Er hält die angefochtene Entscheidung für zutreffend. Weder die Zahl noch die zeitliche Verteilung der beim Kläger erforderlichen Hilfeleistung seien so ungünstig, dass von einem besonders hohen wirtschaftlichen Wert der Hilfeleistung ausgegangen werden könne. Die vom Kläger behauptete Notwendigkeit ständiger Betreuung sei objektiv nicht nachzuvollziehen.
Zur weiteren Aufklärung des Sachverhalts hat das Gericht Beweis erhoben durch schriftliche Vernehmung der Krankengymnastin des Klägers als sachverständige Zeugin. Frau R. hat unter anderem mitgeteilt (Auskunft vom 07.11.2010), der Kläger komme pro Rezept mit jeweils sechs Behandlungen - dann zwei Mal wöchentlich - rund alle drei Monate in Begleitung seiner Frau zur manuellen Therapie. Seine Ehefrau unterstütze ihn beim An- und Ausziehen sowie beim Fahren des Rollstuhls in eine geeignete Position. Der Kläger könne sich aber selbstständig etwa von der Bauch- in die Rückenlage bewegen. Aktive Übungen
bzw. Gehversuche lehne er ab. Ihrer Einschätzung nach könne er wohl noch 100 bis 200 Meter mit Unterarmgehstützen selbstständig zurücklegen.
Das Gericht hat sodann das Pflegegutachten des Pflegesachverständigen B. vom 13.11.2010 erhoben, der den Kläger im September 2010 persönlich zu Hause begutachtet hat. Er gelangt bei ihm zu einem Grundpflegebedarf von täglich 64 Minuten, wobei zusätzliche Wegezeiten für die (unregelmäßigen) Arzt- und Physiotherapiebesuche in Ansatz gebracht werden könnten. Ein Erfordernis besonderer Maßnahmen zur Erholung, geistigen Anregung sowie zur Kommunikation habe er nicht ermitteln
bzw. verifizieren können. Im Gegensatz zum Gutachten des MDK gehe er davon aus, dass der Kläger das Zurücklegen kurzer Wegstrecken innerhalb der Wohnung, die (Teil-) Wäsche von Hände und Gesicht sowie die Nahrungsaufnahme noch selbstständig erledigen könne. Außerdem suche der Kläger nicht durchschnittlich achtmal am Tag die Toilette auf, so dass sich somit auch die Hilfen beim Richten der Kleidung reduzierten. In der Nacht komme zudem eine Urinflasche zum Einsatz. Eine Stuhl-
bzw. Harninkontinenz liege nicht vor. Was die Verteilung der Hilfen am Tag anbelange, könne nicht von einer besonders günstigen Situation ausgegangen werden, da der Kläger immer wieder Hilfestellungen benötige. So werde in der Nacht die Urinflasche durchschnittlich einmal geleert. Einer ständigen Bereitschaftspflicht im Sinne einer Rund-um-die-Uhr-Pflege bedürfe es aber nicht.

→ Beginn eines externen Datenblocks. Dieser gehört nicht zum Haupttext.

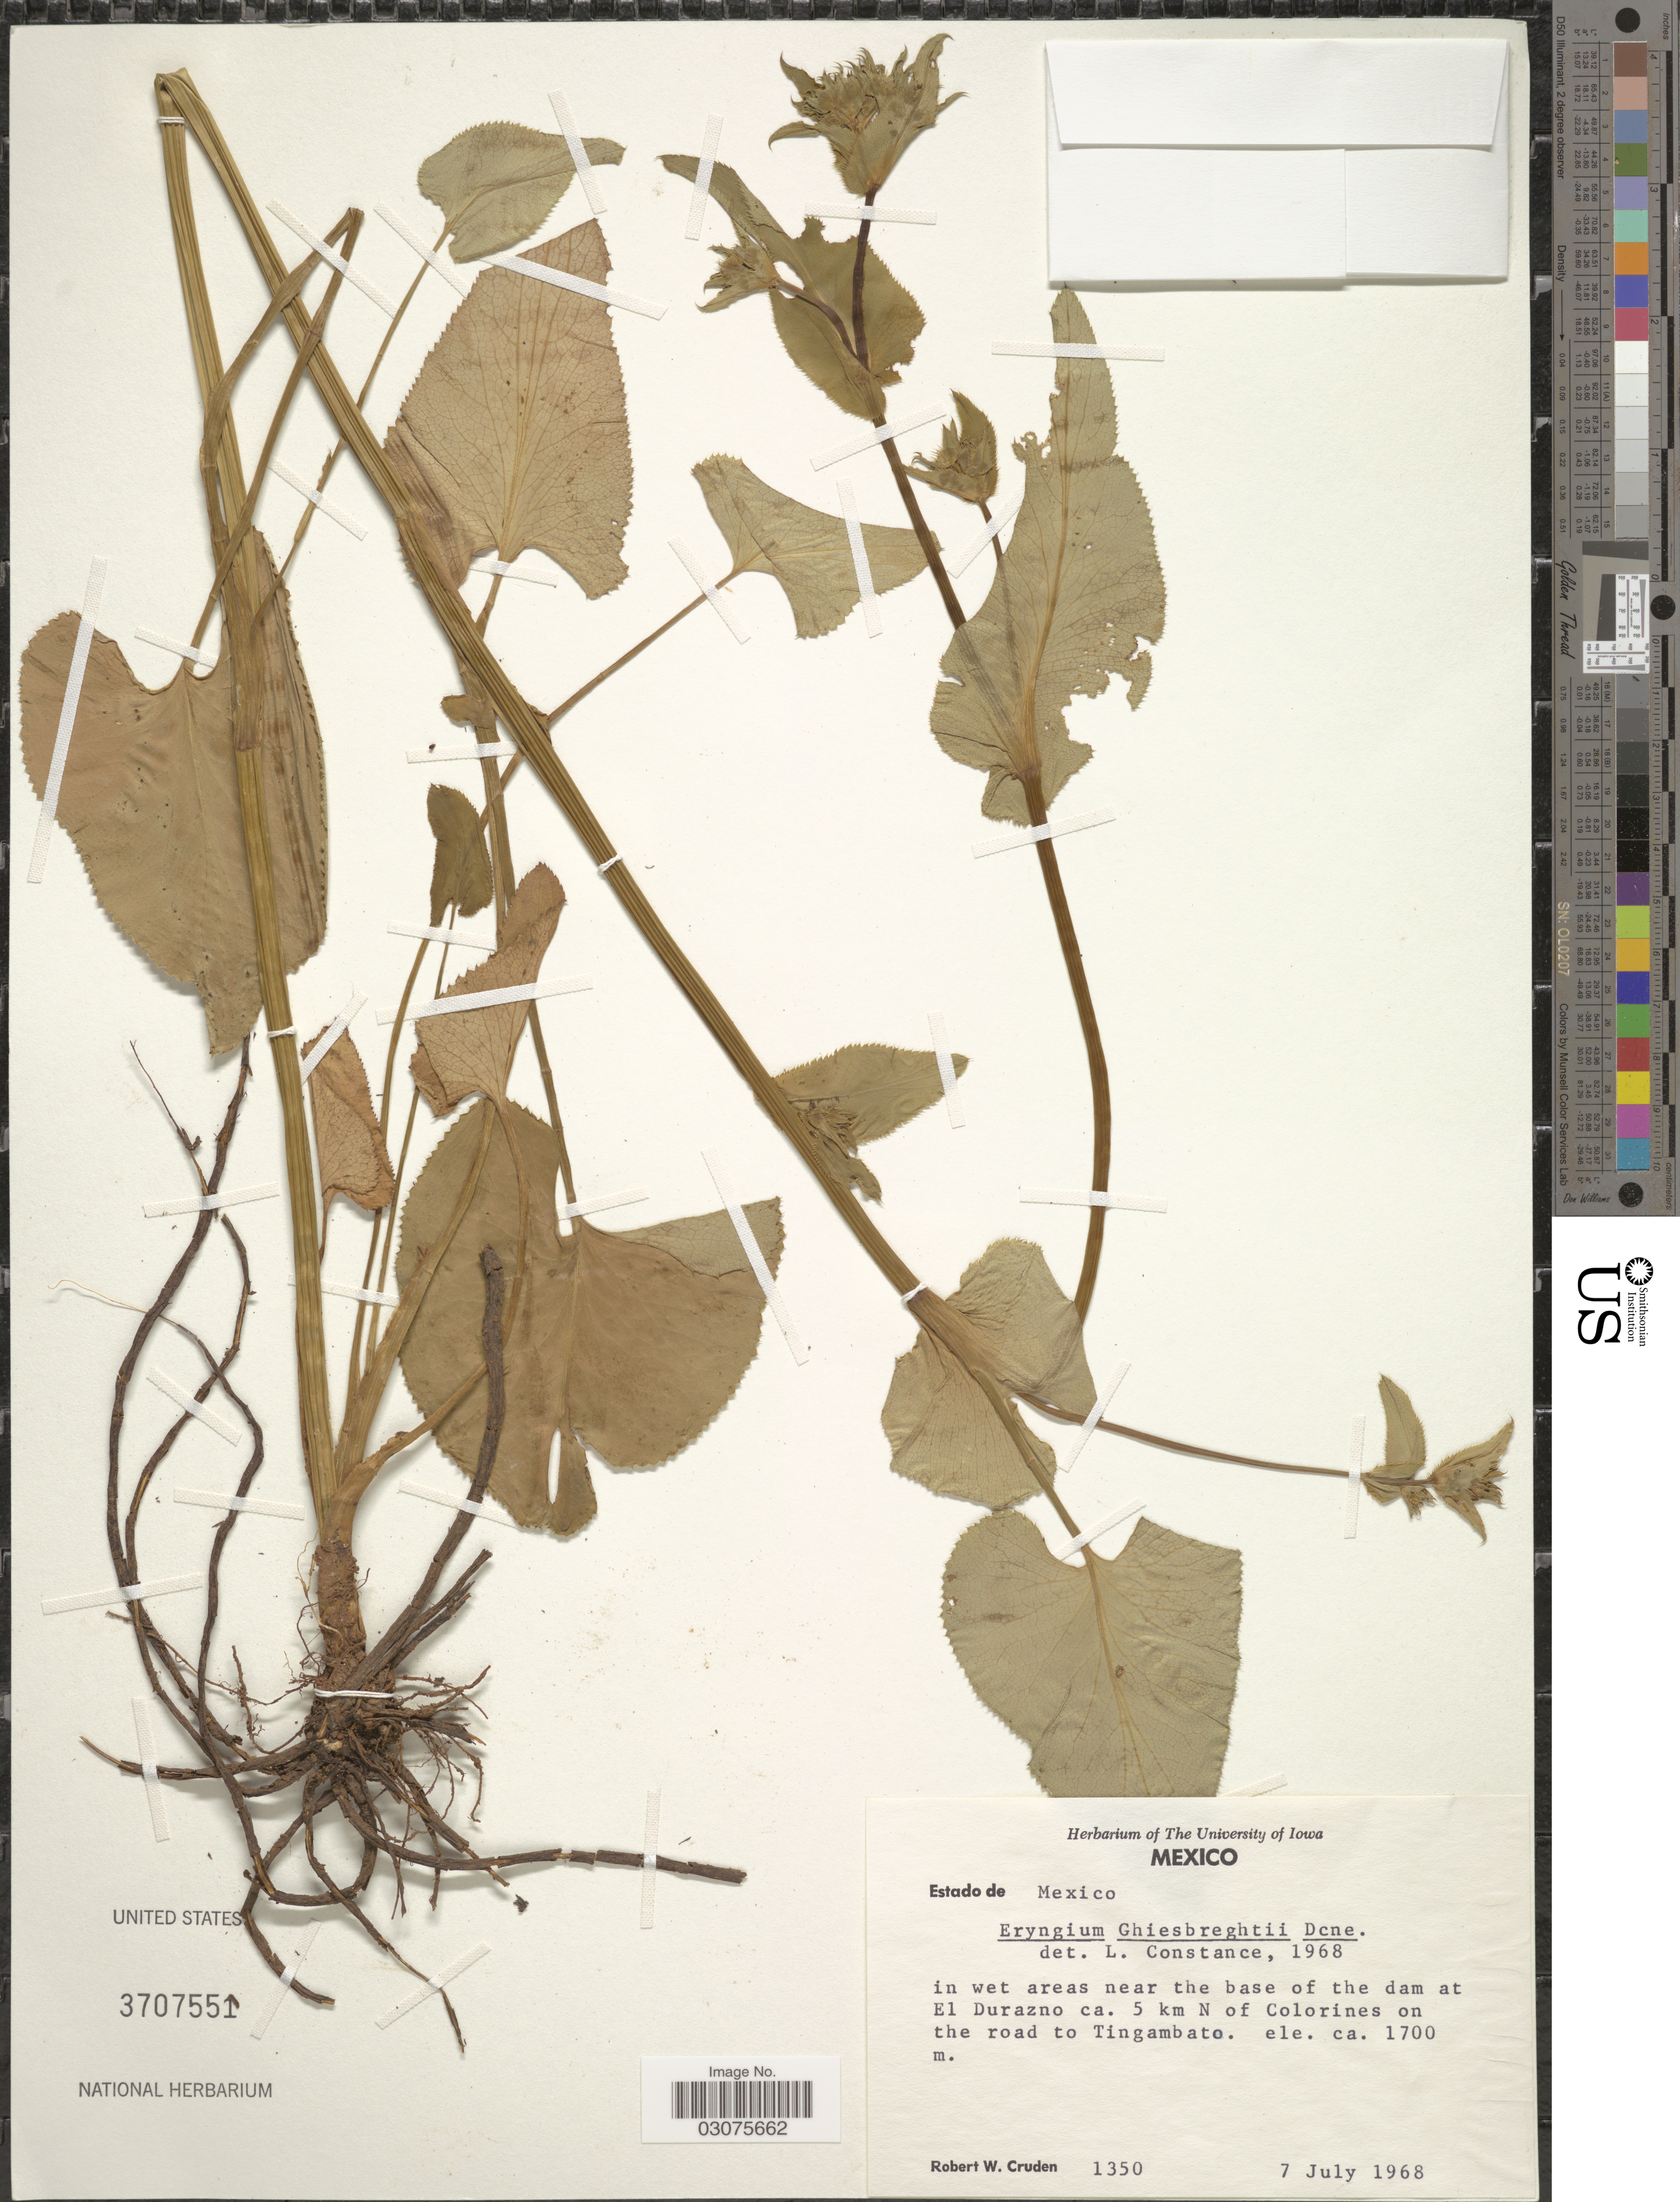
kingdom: Plantae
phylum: Tracheophyta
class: Magnoliopsida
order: Apiales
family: Apiaceae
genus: Eryngium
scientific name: Eryngium ghiesbreghtii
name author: Decne.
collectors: R. W. Cruden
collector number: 1350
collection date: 1968-07-07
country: Mexico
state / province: México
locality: In wet areas near the base of the dam at El Durazno ca. 5 km N of Colorines on the round to Tingambato.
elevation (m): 1700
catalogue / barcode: US 3707551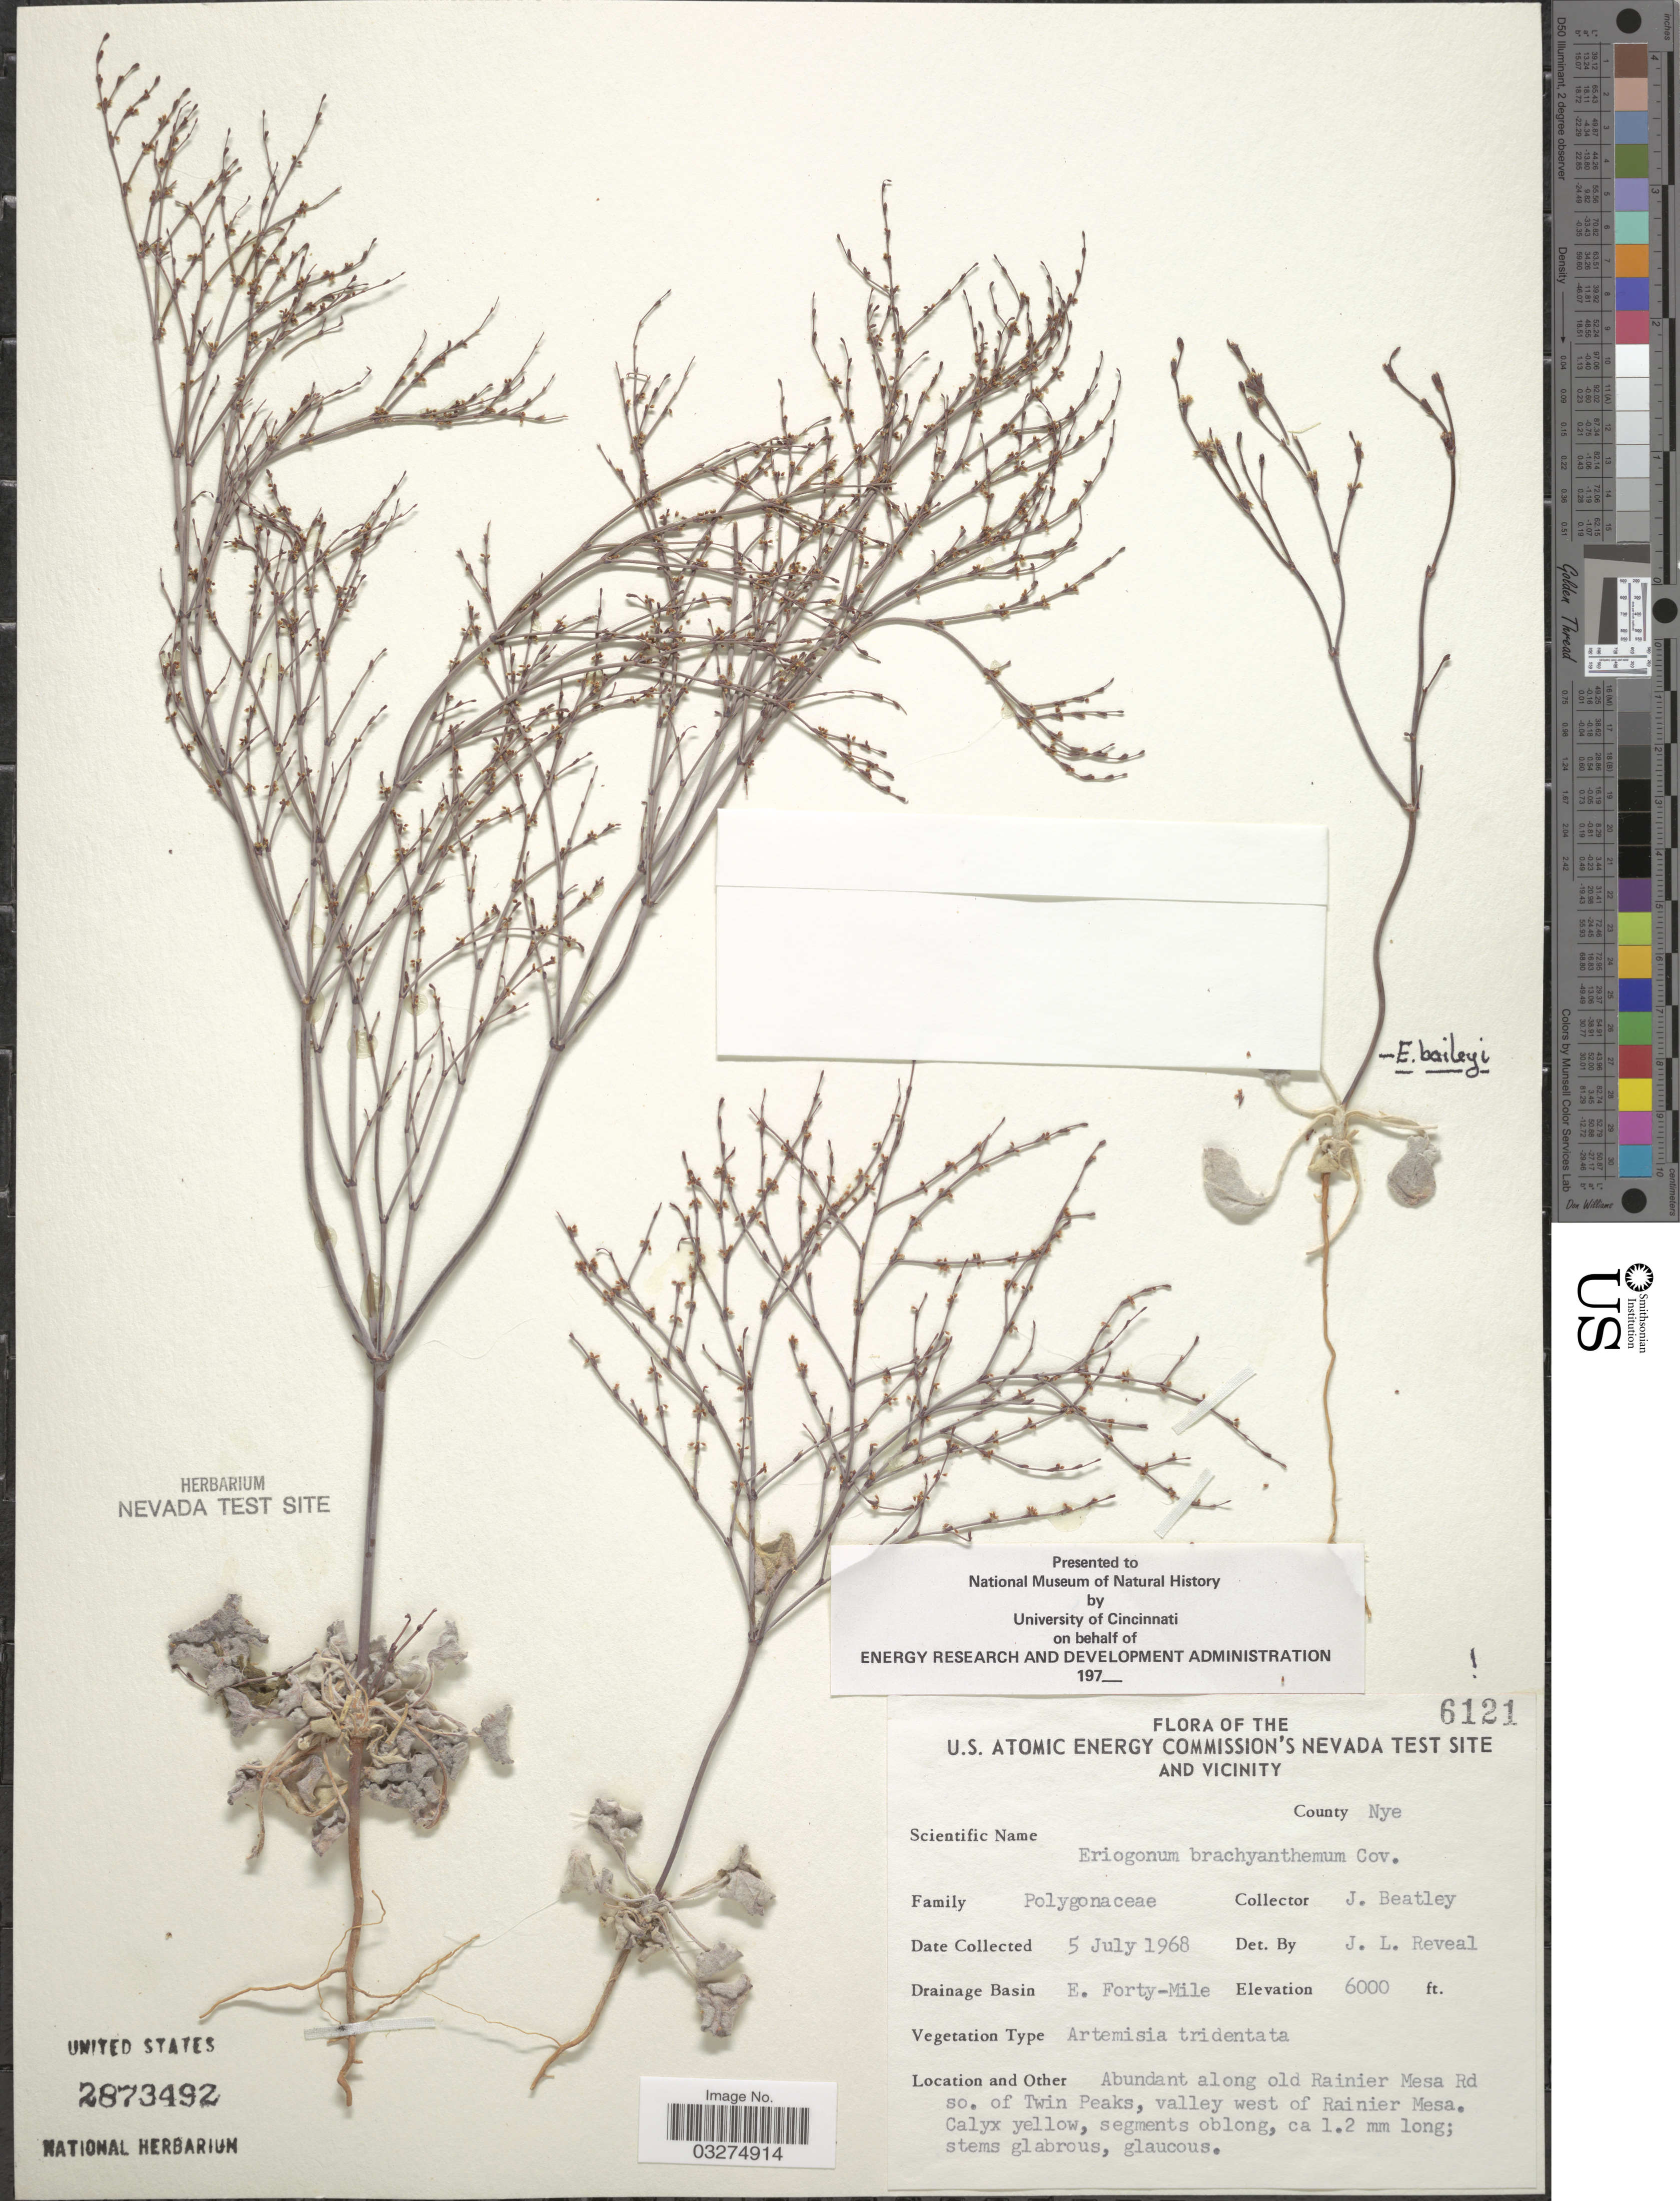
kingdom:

Die Beteiligten haben zum Gutachten des Pflegesachverständigen Stellung genommen. Der Beklagte vertritt die Ansicht, dass der klägerische Pflegebedarf im Hinblick auf den zeitlichen Umfang und die Verteilung über den Tag nicht so ungünstig sei, dass ein besonders hoher Wert der Pflegeleistung angenommen werden könne, zumal eine zeitliche Zusammenfassung der notwendigen Verrichtungen unter Einbeziehung der objektiven Möglichkeiten des Klägers noch möglich sei. Die Klägerseite meint, der Pflegesachverständige habe weder den nächtlichen Kontrollaufwand im Hinblick auf den korrekten Sitz der klägerischen Atemmaske noch den erforderlichen Pflegeaufwand für geistige Ablenkung und Kommunikation berücksichtigt. Außerdem sei die Einschätzung, dass der Kläger noch selbstständig kurze Wegstrecken zurücklegen könne, aus der Luft gegriffen. Davon abgesehen müsse von einer eher ungünstigen Verteilung des Pflegebedarfs über den Tag ausgegangen werden.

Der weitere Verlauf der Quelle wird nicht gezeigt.